Eu quero minha liberdade de volta
BARBARA CAROLA HINDERBERGER DE ALMEIDA
FOLHA DE SP
Sou juíza há 20 anos. Sou linha dura, dizem. Pressão é comum, mas em 2012 surgiram ameaças de morte. Um medo destruidor, não poder ir ao mercado sozinha
Eu sou juíza e estou ameaçada de morte.
Comecei na magistratura há 20 anos. Há 18, estou aqui em Embu das Artes. Em todos esses anos e por todos os fóruns em que já passei, nunca tive a minha vida ameaçada. Nem mesmo quando julguei grandes processos criminais envolvendo o crime organizado.
Há pouco mais de um mês, ordenei a desocupação imediata de Área de Proteção Ambiental (APA) pertencente à CDHU (Companhia de Desenvolvimento Habitacional e Urbano). Ela havia sido invadida por integrantes do MTST, o Movimento dos Trabalhadores Sem-Teto.
Segui o que manda a legislação ambiental brasileira, uma decisão que favorece a comunidade como um todo, no presente e no futuro.
A partir daí, porém, recebi ameaças de morte, inclusive registradas pela Polícia Militar, por conta de minha sentença favorável à manutenção da APA. Fiquei sinceramente espantada. Nunca imaginei que alguém pudesse tentar me coagir por defender o meio ambiente.

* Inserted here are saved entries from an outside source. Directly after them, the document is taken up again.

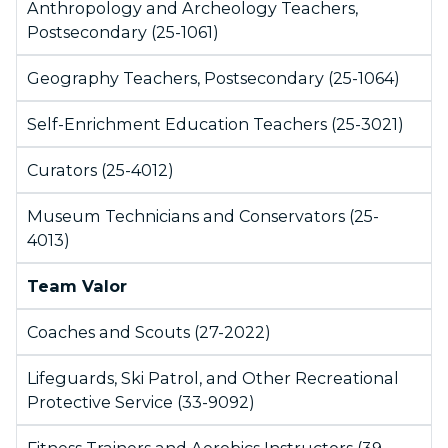
Anthropology and Archeology Teachers,
Postsecondary (25-1061)
Geography Teachers, Postsecondary (25-1064)
Self-Enrichment Education Teachers (25-3021)
Curators (25-4012)
Museum Technicians and Conservators (25-
4013)
Team Valor
Coaches and Scouts (27-2022)
Lifeguards, Ski Patrol, and Other Recreational
Protective Service (33-9092)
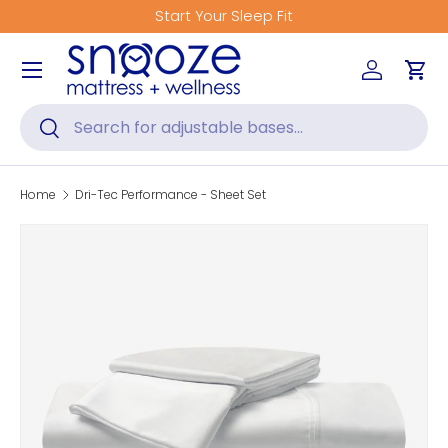
Start Your Sleep Fit
Skip to content
Menu
Log in
Car
Search
Search
Home
Dri-Tec Performance - Sheet Set
Skip to product information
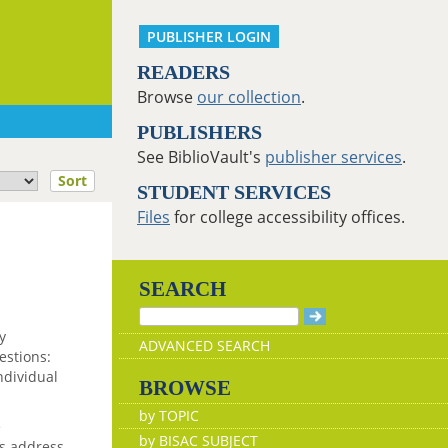
PUBLISHER LOGIN
READERS
Browse
our collection
.
PUBLISHERS
See BiblioVault's
publisher services
.
Sort
STUDENT SERVICES
Files
for college accessibility offices.
SEARCH
y
ADVANCED SEARCH
estions:
ndividual
BROWSE
by TOPIC
e
by BISAC SUBJECT
rs address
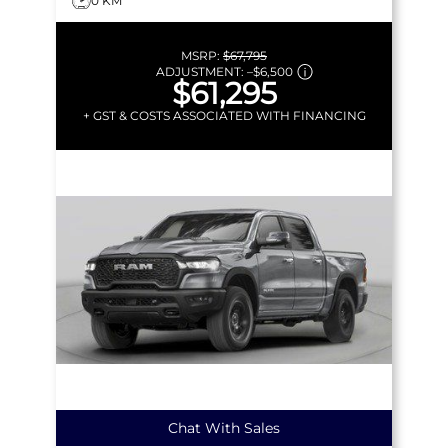
0 KM
MSRP:
$67,795
ADJUSTMENT:
–
$6,500
$61,295
+ GST & COSTS ASSOCIATED WITH FINANCING
Chat With Sales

É como o desembargador Roque Mesquita disse em um artigo: "Ser magistrado no Brasil se tornou uma profissão de risco". Fato. Lamentavelmente, isso está se tornando comum. Você sempre está sujeito a sofrer algum tipo de perseguição ou tentativa de coação, nesse caso traduzida em ameaça de morte.
Quando prestei concurso para a magistratura, nunca me passou pela cabeça que um dia alguém, por causa de uma decisão minha, ficaria tão contrariado a ponto de ameaçar tirar minha vida. Foi muito ruim ouvir uma voz ao telefone ameaçando me matar.
Claro que sinto medo. Sou humana. É normal.
Passei a dispor de escolta policial 24 horas por dia. Nesse período, não podia ir ao shopping sozinha, não podia ir ao mercado nem encontrar os amigos sem um segurança por perto.
O medo é um sentimento tão ruim, tão destruidor, que não contei nem para minha própria mãe o que estava acontecendo. Mas o fato se tornou público, e ela leu nos jornais que a sua filha estava ameaçada de morte.
Curiosamente, o que mais eu sentia além de medo era constrangimento! Fiquei constrangida por tirar policiais das ruas, que estavam trabalhando em prol da segurança da população, para servir à segurança de uma única pessoa: eu.
Quanto mais eu convivia com o medo, mais eu tinha a certeza de que não podia parar. Eu não podia e não posso ceder. Não podia deixar que a Justiça fosse derrotada. A Justiça e eu. Afinal, é o meu dever que a segurança e a ordem social sejam garantidas. Não trabalho para mim, trabalho para todos.
Há 15 dias, dispensei a escolta armada que me protegia.
Viver se sentindo como um refém é horrível. É pior do que muitas sentenças que já dei nesses anos de magistratura. Você não fica mais totalmente relaxada. O medo passa a ser sua companhia. E passou a me acompanhar em todos os lugares.
Mas, para ser magistrada, você tem que ser forte. Ser forte e ter caráter para não ceder às pressões -durante os anos de trabalho, você é pressionada de todas as partes e de todas as formas.
Eu amo a minha profissão. Sou uma juíza considerada linha dura. Faço com que as ordens judiciais sejam cumpridas. E no Brasil é preciso que isso aconteça para que o Estado democrático de Direito não seja abalado. É isso o que defendo.
Ser juiz é não ter dúvida que a Justiça será feita. Ser juiz é ter coragem. É desejar que a Justiça prevaleça sempre, não importando o sexo, a classe social ou a escolaridade de quem quer que sejam as partes.
Mas não é por eu estar sendo ameaçada que irei parar de trabalhar ou pensar duas vezes antes de uma decisão. Na verdade, minha decisão já está tomada: não vou desistir, isso não vai afetar o meu trabalho.
Assim como o medo é uma característica humana, a capacidade de ter certeza também. E eu estou segura de ter tomado a decisão certa em favor da sociedade.
A comunidade para qual trabalho reconhece minha luta e minha força. Percebo que estão do meu lado. Desde o frentista do posto de gasolina até o presidente da Câmara dos Vereadores de Embu das Artes me apoiaram. Eu me senti amparada e querida, o que me deu forças. São ações como essas que me fazem perceber que estou no caminho certo, que estou exercendo minha função honestamente.
Agora, o que eu mais quero é minha liberdade de volta.